Tiering for the long run
Spinning disks consume energy both directly and indirectly. They require energy to spin and generate energy in the form of heat, which then requires cooling systems that consume more energy. So the more spinning disks you have, the more energy you consume. But not all disks consume the same amount of energy. Fast, high-performance disks consume a lot more energy than their slower counterparts.

You can't expect the demand for more storage to vanish or lessen, and you can't expect storage vendors to come up with power-friendly devices overnight. I'm sure every disk or array vendor out there is looking for innovative ways to reduce the power-consumption footprint of their products. Some, like EMC Corp., have taken steps in the right direction by announcing flash or solid-state drives for their arrays. In addition, these drives are fast. When the dust settles (and the price comes down), these drives consume a lot less energy than their spinning counterparts.

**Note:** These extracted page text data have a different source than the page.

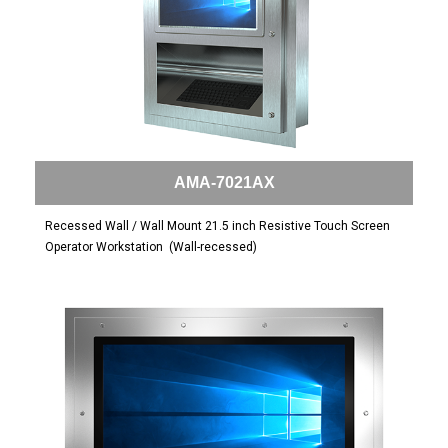
AMA-7021AX
Recessed Wall / Wall Mount 21.5 inch Resistive Touch Screen
Operator Workstation
(Wall-recessed)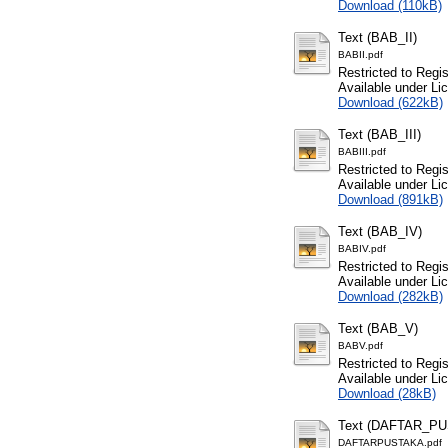
Download (110kB)
Text (BAB_II)
BABII.pdf
Restricted to Regi
Available under L
Download (622kB)
Text (BAB_III)
BABIII.pdf
Restricted to Regi
Available under L
Download (891kB)
Text (BAB_IV)
BABIV.pdf
Restricted to Regi
Available under L
Download (282kB)
Text (BAB_V)
BABV.pdf
Restricted to Regi
Available under L
Download (28kB)
Text (DAFTAR_P
DAFTARPUSTAKA.pdf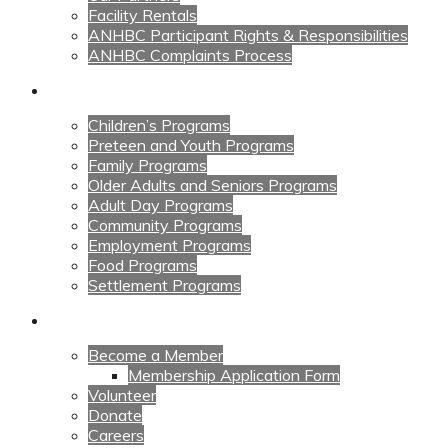
Facility Rentals
ANHBC Participant Rights & Responsibilities
ANHBC Complaints Process
Our Programs
Children’s Programs
Preteen and Youth Programs
Family Programs
Older Adults and Seniors Programs
Adult Day Programs
Community Programs
Employment Programs
Food Programs
Settlement Programs
Get Involved
Become a Member
Membership Application Form
Volunteer
Donate
Careers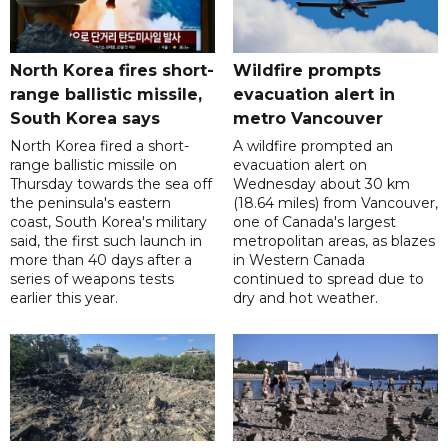
North Korea fires short-
Wildfire prompts
range ballistic missile,
evacuation alert in
South Korea says
metro Vancouver
North Korea fired a short-
A wildfire prompted an
range ballistic missile on
evacuation alert on
Thursday towards the sea off
Wednesday about 30 km
the peninsula's eastern
(18.64 miles) from Vancouver,
coast, South Korea's military
one of Canada's largest
said, the first such launch in
metropolitan areas, as blazes
more than 40 days after a
in Western Canada
series of weapons tests
continued to spread due to
earlier this year.
dry and hot weather.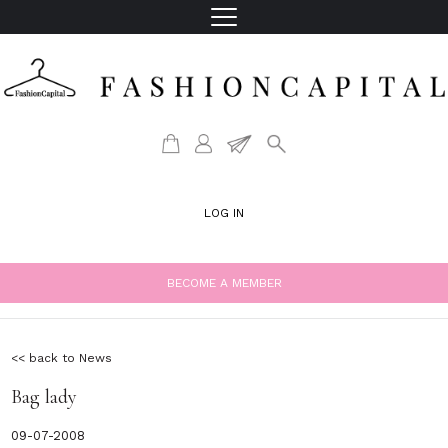
LOG IN
BECOME A MEMBER
<< back to News
Bag lady
09-07-2008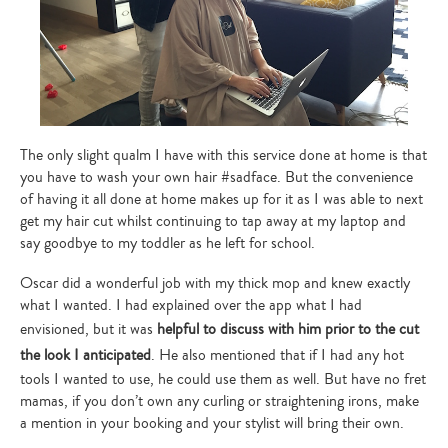
The only slight qualm I have with this service done at home is that
you have to wash your own hair #sadface. But the convenience
of having it all done at home makes up for it as I was able to next
get my hair cut whilst continuing to tap away at my laptop and
say goodbye to my toddler as he left for school.
Oscar did a wonderful job with my thick mop and knew exactly
what I wanted. I had explained over the app what I had
envisioned, but it was
helpful to discuss with him prior to the cut
the look I anticipated
. He also mentioned that if I had any hot
tools I wanted to use, he could use them as well. But have no fret
mamas, if you don’t own any curling or straightening irons, make
a mention in your booking and your stylist will bring their own.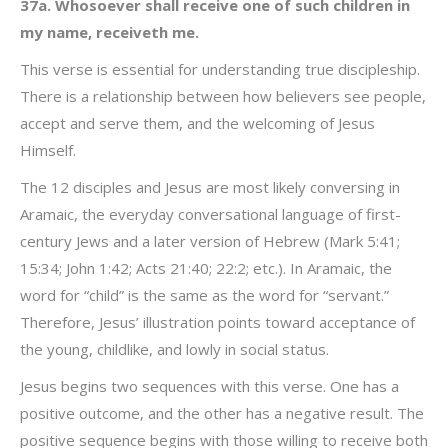
37a. Whosoever shall receive one of such children in
my name, receiveth me.
This verse is essential for understanding true discipleship.
There is a relationship between how believers see people,
accept and serve them, and the welcoming of Jesus
Himself.
The 12 disciples and Jesus are most likely conversing in
Aramaic, the everyday conversational language of first-
century Jews and a later version of Hebrew (Mark 5:41;
15:34; John 1:42; Acts 21:40; 22:2; etc.). In Aramaic, the
word for “child” is the same as the word for “servant.”
Therefore, Jesus’ illustration points toward acceptance of
the young, childlike, and lowly in social status.
Jesus begins two sequences with this verse. One has a
positive outcome, and the other has a negative result. The
positive sequence begins with those willing to receive both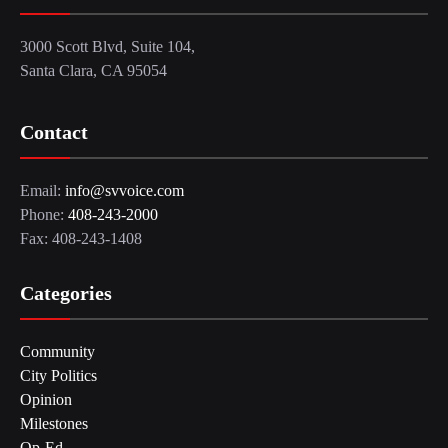
3000 Scott Blvd, Suite 104,
Santa Clara, CA 95054
Contact
Email:
info@svvoice.com
Phone:
408-243-2000
Fax: 408-243-1408
Categories
Community
City Politics
Opinion
Milestones
Op-Ed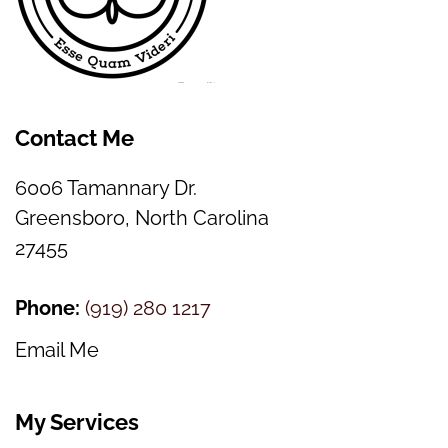
Contact Me
6006 Tamannary Dr.
Greensboro, North Carolina
27455
Phone:
(
919) 280 1217
Email Me
My Services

In the meantime, one way to intelligently manage storage costs is to tier your data as much as possible. This isn't a magic solution; at the very least, it requires a lot of hard work. However, the use of lower performance disks (and the arrays that house them) can dramatically reduce the overall energy consumption of your storage infrastructure. Speaking of infrastructure, now is a good time to look at your storage islands. How much does it cost you to maintain old arrays? How does that compare to the cost of purchasing and managing new ones? Ridding your shop of old equipment and consolidating for the purposes of energy efficiency should be at the top of every storage manager's to-do list.